TEMPO.CO, Jakarta - Menteri Pendayagunaan Aparatur Negara dan Reformasi Birokrasi, Tjahjo Kumolo, menyebut bahwa dirinya tidak akan mencabut Surat Edaran Nomor 27 Tahun 2021 tentang Peran Serta Pegawai ASN sebagai Komponen Cadangan dalam Mendukung Upaya Pertahanan Negara.
Kendati, Undang-Undang Nomor 23 Tahun 2019 tentang Pengelolaan Sumber Daya Nasional untuk Pertahanan Negara (PSDN), yang menjadi landasan hukum surat edaran itu, sedang diuji di Mahkamah Konstitusi.
"Enggak (akan dicabut). Enggak apa-apa, biar aja, kalau nanti MK ada putusan, ya kami evaluasi," ujar Tjahjo Kumolo saat ditemui di Kompleks Istana Kepresidenan, Jakarta pada Senin, 3 Januari 2022.
Dalam surat edaran tersebut, Kementerian Pendayagunaan Aparatur Negara meminta pejabat pengambil keputusan mendorong dan memberikan kesempatan kepada ASN untuk mengikuti pelatihan komponen cadangan. Sifat pelatihan ini tidak wajib, tapi sukarela.
Menurut Tjahjo, pelatihan komponen cadangan bagi ASN diperlukan untuk mendisiplinkan aparatur negara tersebut. "Kami ingin mendisiplinkan ASN. Walaupun tidak harus seperti TNI/Polri, tapi ASN itu harus disiplin, harus profesional, taat pada perintah, harus memahami dasar negara dan sebagainya," ujar Thahjo.
Menurutnya, rapat badan kepegawaian setiap bulan kerap menemukan masalah ASN yang tidak disiplin, tidak profesional, tidak taat asas sehingga harus diberhentikan.
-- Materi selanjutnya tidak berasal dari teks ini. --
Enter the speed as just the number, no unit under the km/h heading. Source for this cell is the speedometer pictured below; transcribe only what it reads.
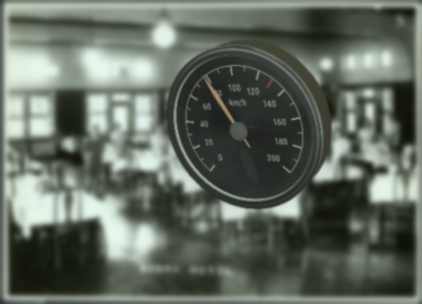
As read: 80
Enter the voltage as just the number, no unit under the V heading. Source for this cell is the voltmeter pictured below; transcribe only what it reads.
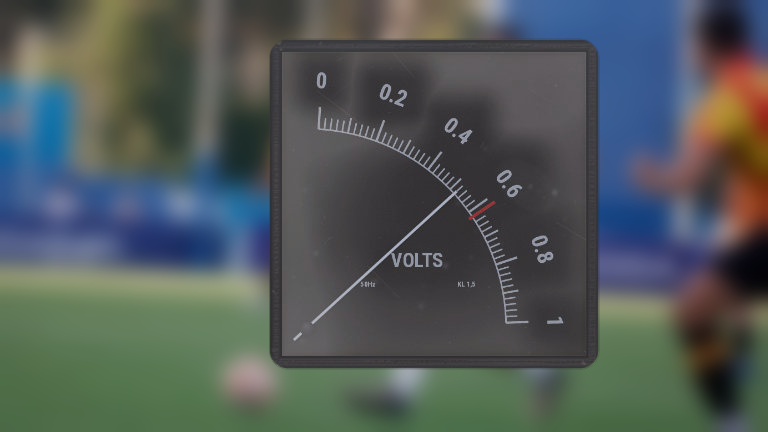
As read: 0.52
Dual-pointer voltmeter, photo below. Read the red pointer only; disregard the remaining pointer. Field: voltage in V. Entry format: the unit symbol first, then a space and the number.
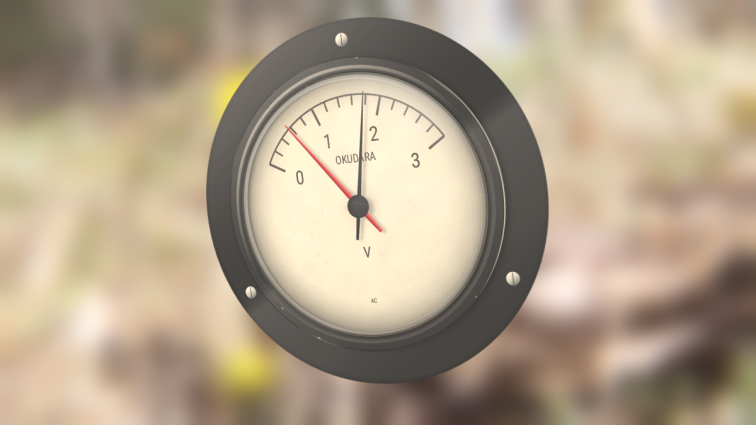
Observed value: V 0.6
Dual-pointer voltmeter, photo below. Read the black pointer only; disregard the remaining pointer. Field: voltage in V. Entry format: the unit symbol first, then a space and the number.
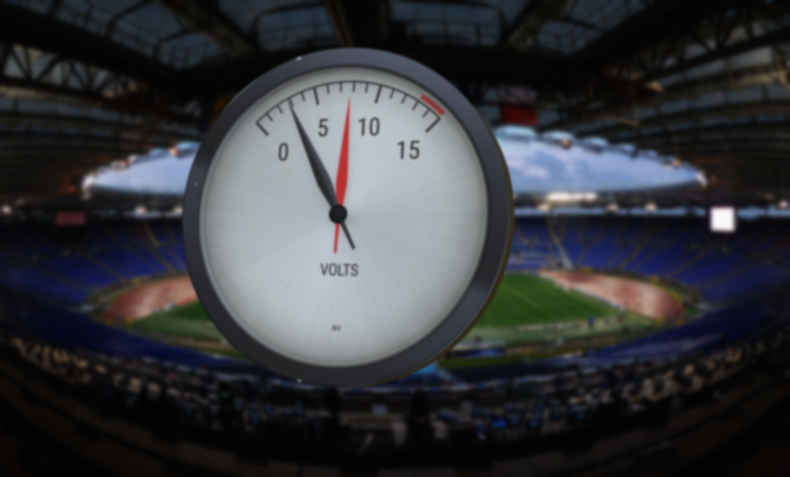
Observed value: V 3
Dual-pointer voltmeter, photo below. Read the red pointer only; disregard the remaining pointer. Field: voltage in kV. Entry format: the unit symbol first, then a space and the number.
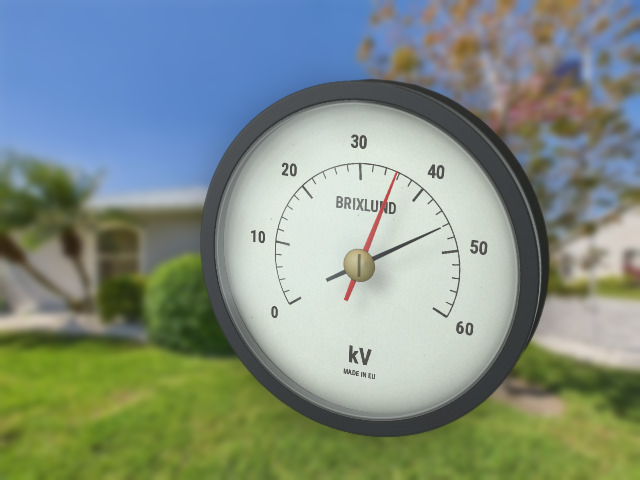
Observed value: kV 36
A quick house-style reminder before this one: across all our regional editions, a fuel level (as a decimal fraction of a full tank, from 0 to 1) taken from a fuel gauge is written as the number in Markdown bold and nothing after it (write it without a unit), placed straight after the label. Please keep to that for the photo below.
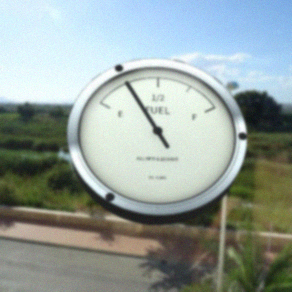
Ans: **0.25**
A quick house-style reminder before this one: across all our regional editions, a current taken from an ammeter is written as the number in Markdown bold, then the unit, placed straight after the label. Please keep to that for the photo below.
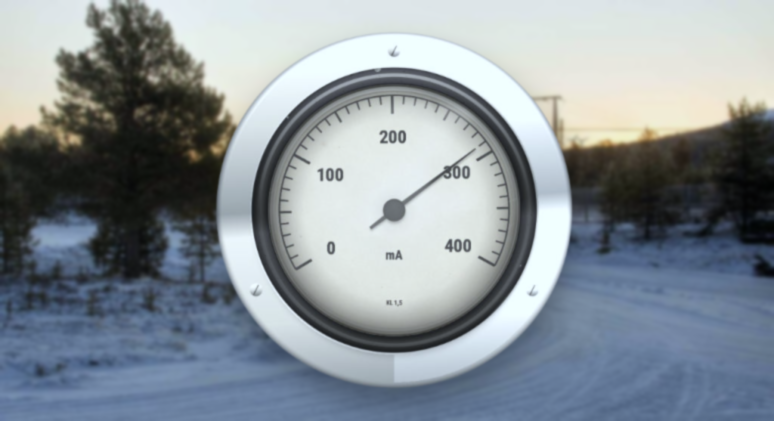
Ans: **290** mA
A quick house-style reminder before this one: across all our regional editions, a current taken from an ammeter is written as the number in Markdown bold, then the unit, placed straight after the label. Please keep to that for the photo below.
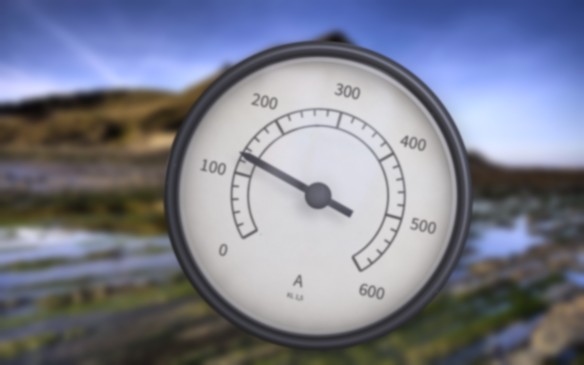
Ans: **130** A
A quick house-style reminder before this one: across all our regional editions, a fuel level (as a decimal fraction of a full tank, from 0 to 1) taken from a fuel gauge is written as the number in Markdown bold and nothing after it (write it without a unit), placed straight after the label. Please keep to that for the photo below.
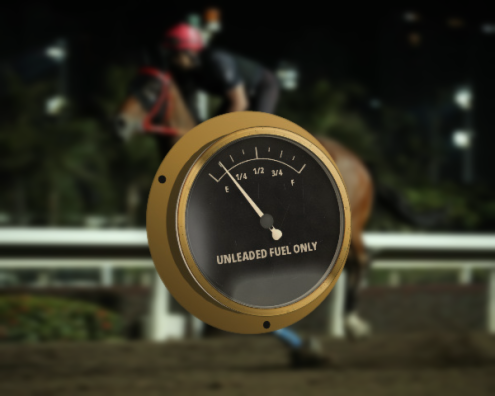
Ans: **0.125**
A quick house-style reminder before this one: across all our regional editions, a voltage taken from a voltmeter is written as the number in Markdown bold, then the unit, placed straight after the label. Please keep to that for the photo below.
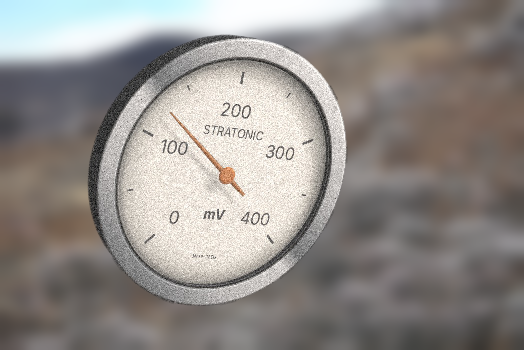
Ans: **125** mV
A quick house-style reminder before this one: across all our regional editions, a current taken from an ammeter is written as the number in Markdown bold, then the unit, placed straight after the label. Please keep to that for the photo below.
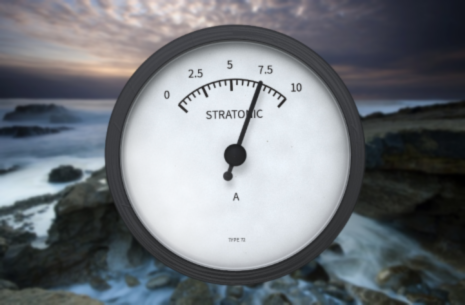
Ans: **7.5** A
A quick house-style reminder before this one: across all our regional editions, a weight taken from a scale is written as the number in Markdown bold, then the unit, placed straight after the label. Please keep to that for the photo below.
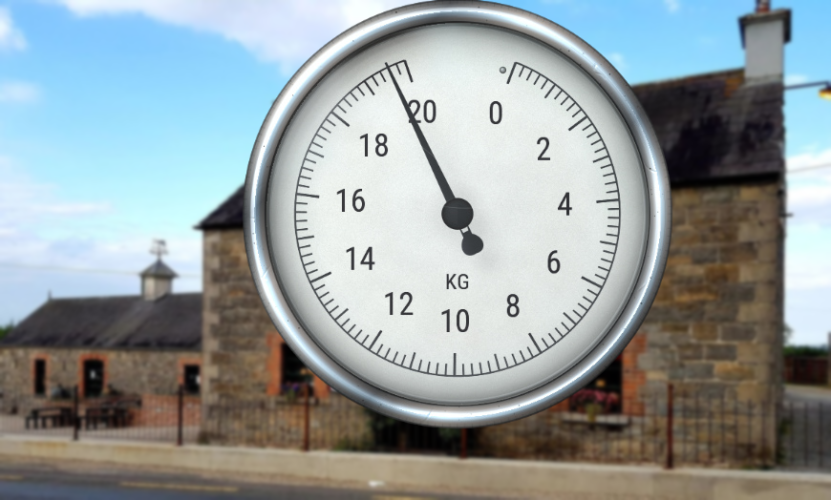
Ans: **19.6** kg
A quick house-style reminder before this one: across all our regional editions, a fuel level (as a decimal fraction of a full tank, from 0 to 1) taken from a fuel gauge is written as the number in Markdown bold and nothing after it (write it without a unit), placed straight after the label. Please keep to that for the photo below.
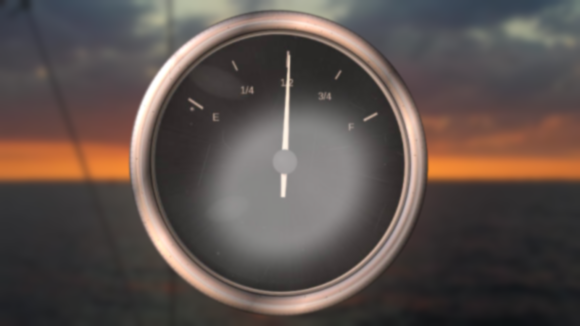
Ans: **0.5**
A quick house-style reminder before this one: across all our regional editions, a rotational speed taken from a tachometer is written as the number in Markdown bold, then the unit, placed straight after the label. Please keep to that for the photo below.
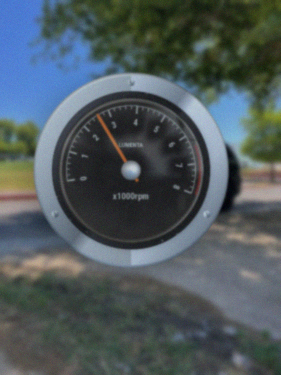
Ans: **2600** rpm
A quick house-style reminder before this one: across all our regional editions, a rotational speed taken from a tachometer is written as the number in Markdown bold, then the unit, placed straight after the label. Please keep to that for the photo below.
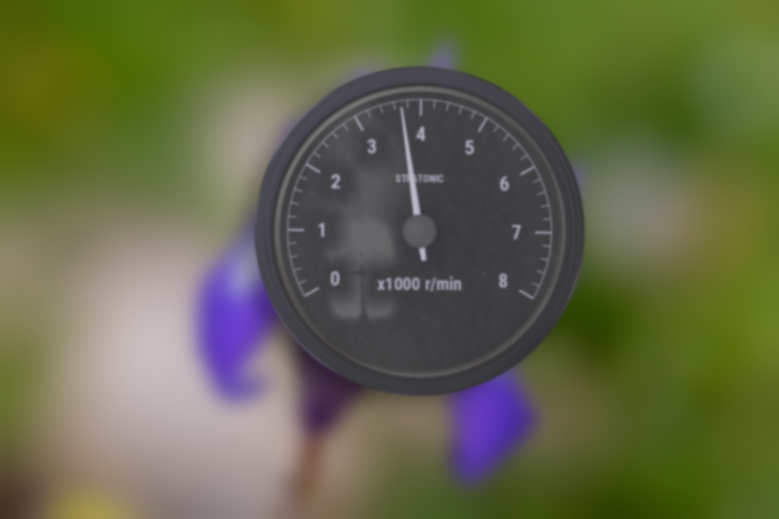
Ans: **3700** rpm
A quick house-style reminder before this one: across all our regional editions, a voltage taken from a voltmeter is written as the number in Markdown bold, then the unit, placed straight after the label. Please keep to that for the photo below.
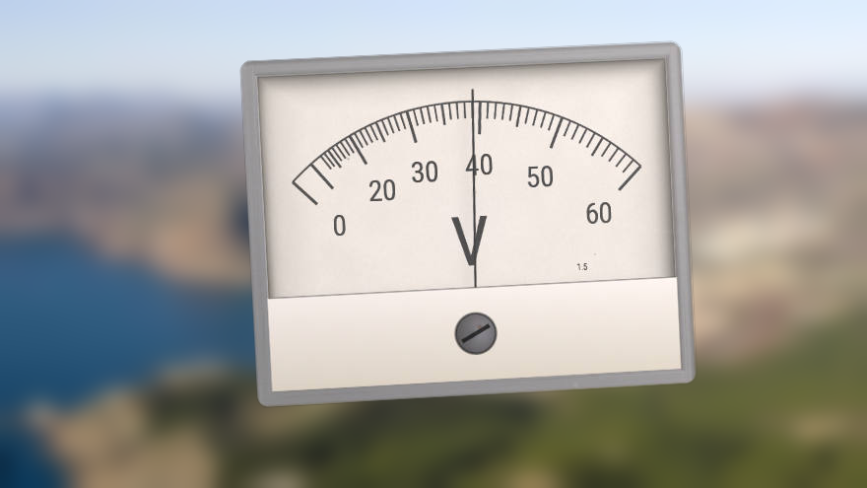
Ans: **39** V
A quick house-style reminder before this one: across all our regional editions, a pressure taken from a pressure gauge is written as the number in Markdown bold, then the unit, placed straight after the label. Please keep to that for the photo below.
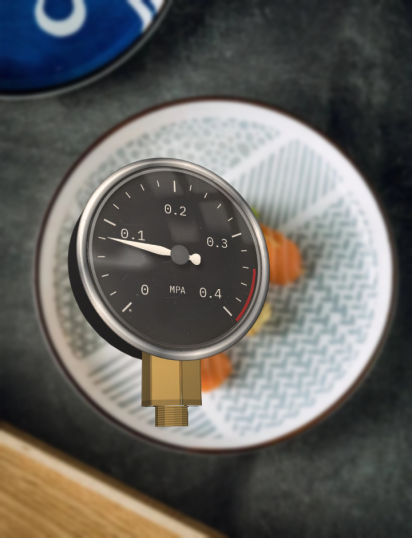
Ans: **0.08** MPa
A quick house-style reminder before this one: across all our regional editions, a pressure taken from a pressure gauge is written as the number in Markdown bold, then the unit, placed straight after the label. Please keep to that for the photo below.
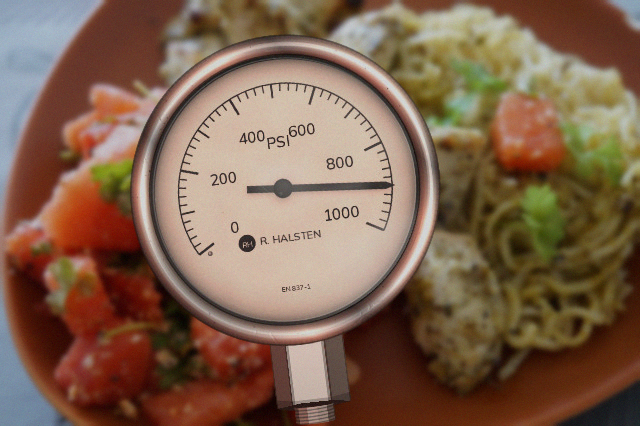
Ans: **900** psi
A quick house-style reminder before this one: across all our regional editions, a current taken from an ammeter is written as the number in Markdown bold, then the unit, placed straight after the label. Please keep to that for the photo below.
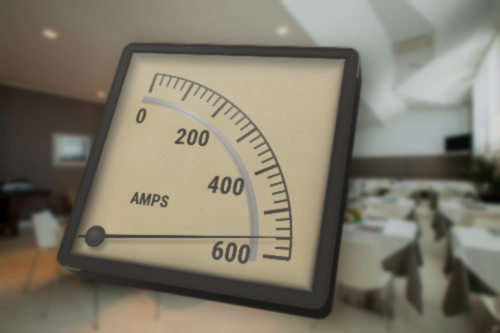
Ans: **560** A
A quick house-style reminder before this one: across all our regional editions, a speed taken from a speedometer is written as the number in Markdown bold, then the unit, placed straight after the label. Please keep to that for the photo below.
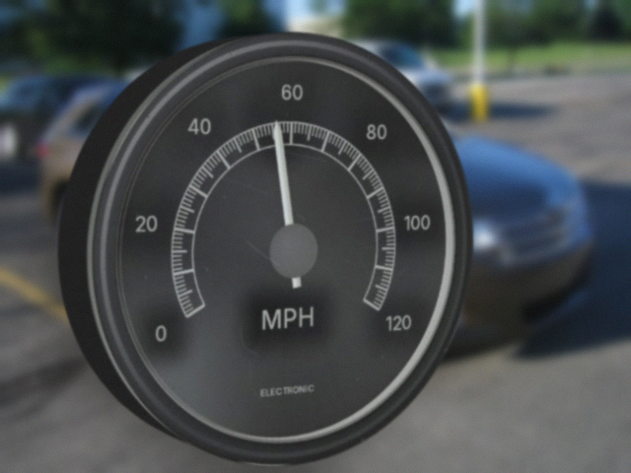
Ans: **55** mph
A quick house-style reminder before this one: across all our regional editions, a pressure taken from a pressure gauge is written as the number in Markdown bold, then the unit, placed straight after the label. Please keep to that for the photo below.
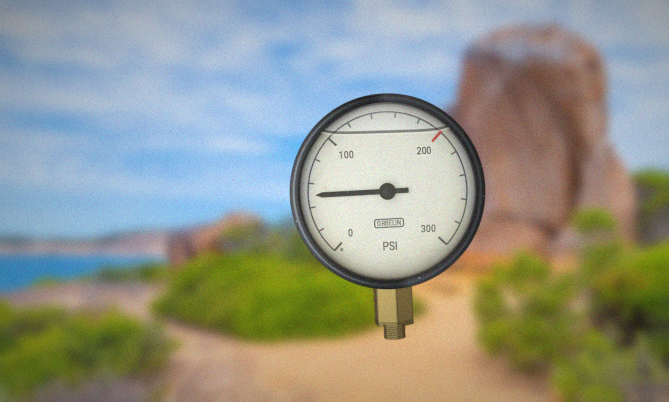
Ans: **50** psi
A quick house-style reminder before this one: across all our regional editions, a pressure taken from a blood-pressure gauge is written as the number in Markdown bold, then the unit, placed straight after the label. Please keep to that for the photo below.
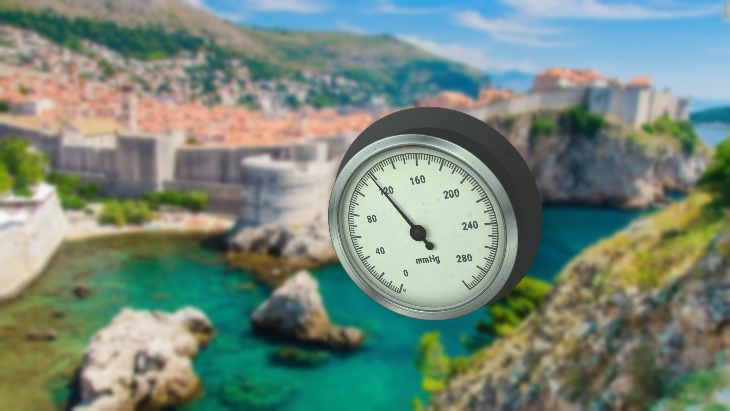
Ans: **120** mmHg
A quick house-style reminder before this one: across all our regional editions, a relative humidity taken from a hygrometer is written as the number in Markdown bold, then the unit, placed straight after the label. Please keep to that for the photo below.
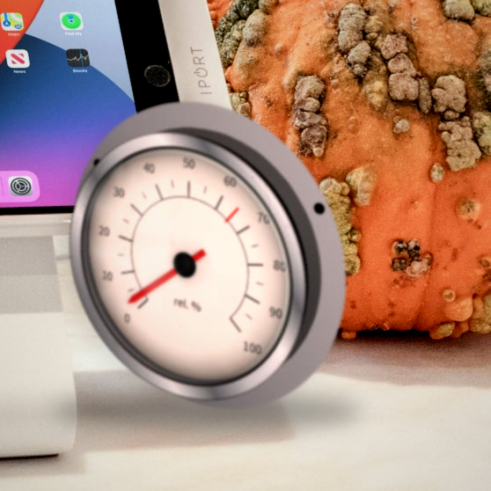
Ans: **2.5** %
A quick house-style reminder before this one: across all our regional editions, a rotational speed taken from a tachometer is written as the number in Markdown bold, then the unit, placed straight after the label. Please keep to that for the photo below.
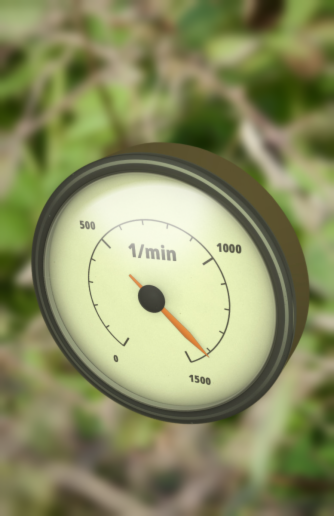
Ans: **1400** rpm
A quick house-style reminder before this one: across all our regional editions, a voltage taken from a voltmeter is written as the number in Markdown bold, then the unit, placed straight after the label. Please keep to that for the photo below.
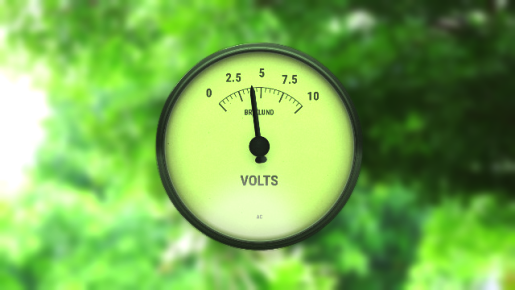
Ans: **4** V
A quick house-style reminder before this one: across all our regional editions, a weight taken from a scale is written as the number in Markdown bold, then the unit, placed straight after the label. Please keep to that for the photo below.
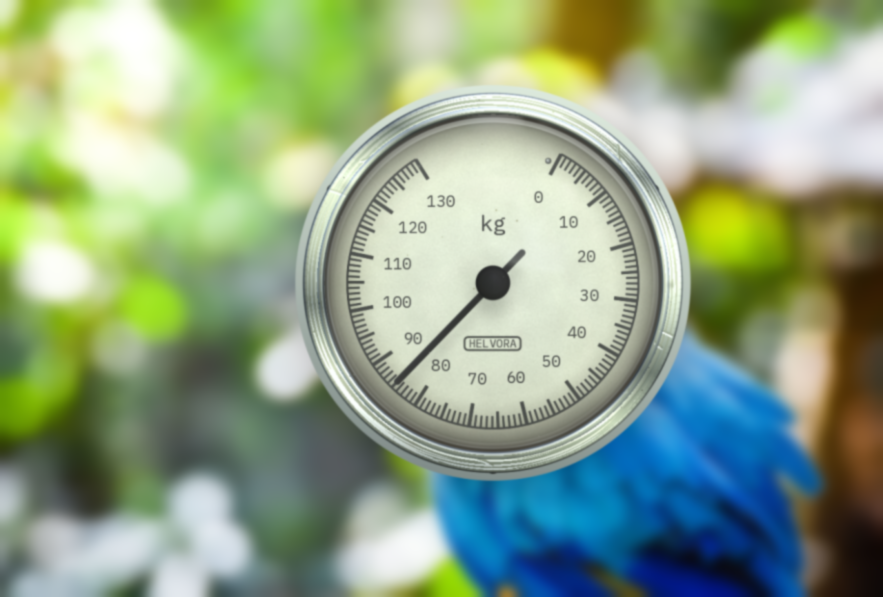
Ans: **85** kg
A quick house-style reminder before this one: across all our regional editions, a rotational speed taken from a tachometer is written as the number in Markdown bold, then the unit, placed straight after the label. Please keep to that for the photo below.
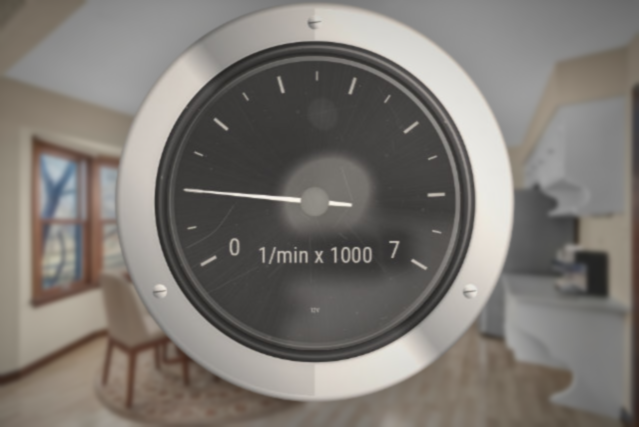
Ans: **1000** rpm
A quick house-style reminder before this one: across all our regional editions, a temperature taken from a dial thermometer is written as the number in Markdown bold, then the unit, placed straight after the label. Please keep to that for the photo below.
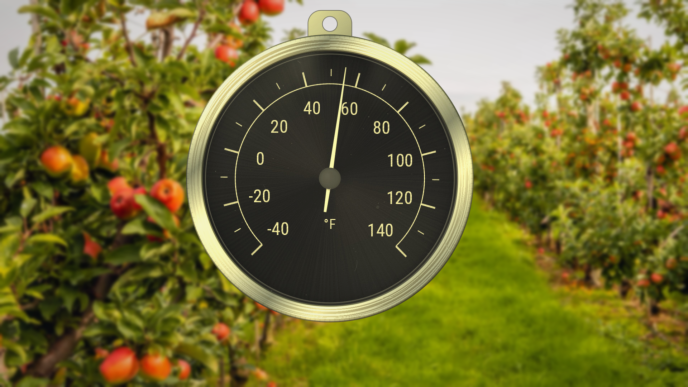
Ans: **55** °F
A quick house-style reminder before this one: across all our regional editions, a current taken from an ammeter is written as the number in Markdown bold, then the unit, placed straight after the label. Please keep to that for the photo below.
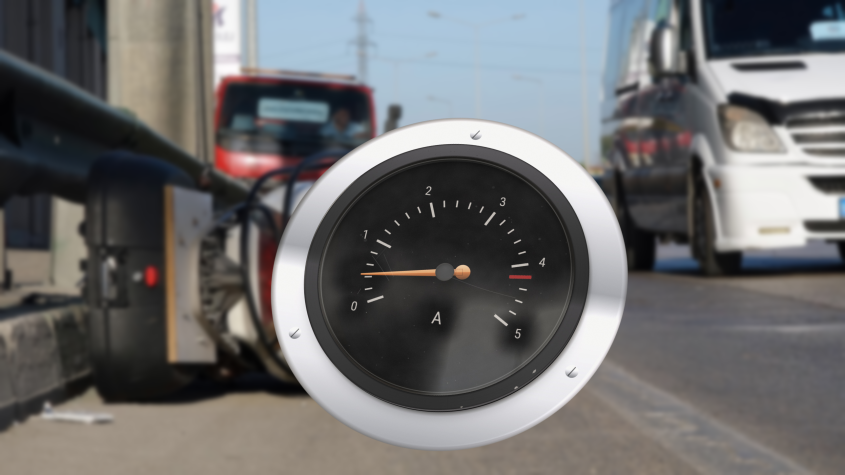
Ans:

"Masih ada yang tidak taat asas, penyalahgunaan wewenang, masih ada terkena paham radikalisme, masih banyak KKN. ASN itu mereka digaji negara, digaji oleh rakyat untuk melayani masyarakat, ndak bisa seenaknya sendiri," ujar politikus PDIP itu. "Pelatihan ini bagian dari reformasi birokrasi"
Masyarakat sipil menentang langkah pemerintah mendorong ASN mengikuti pelatihan komponen cadangan. Mereka menganggap agenda pemerintah itu merupakan bentuk militerisasi pegawai negeri sipil seperti pada zaman Orde Baru. Hal tersebut dinilai berpotensi mengganggu kerja-kerja ASN sebagai pelayan publik dan justru bertentangan dengan semangat reformasi.
"Memang ini akhirnya upaya militerisasi dan bertentangan dengan semangat reformasi," ujar Ketua Yayasan Lembaga Bantuan Hukum Indonesia (YLBHI), Asfinawati pada Jumat, 31 Desember 2021.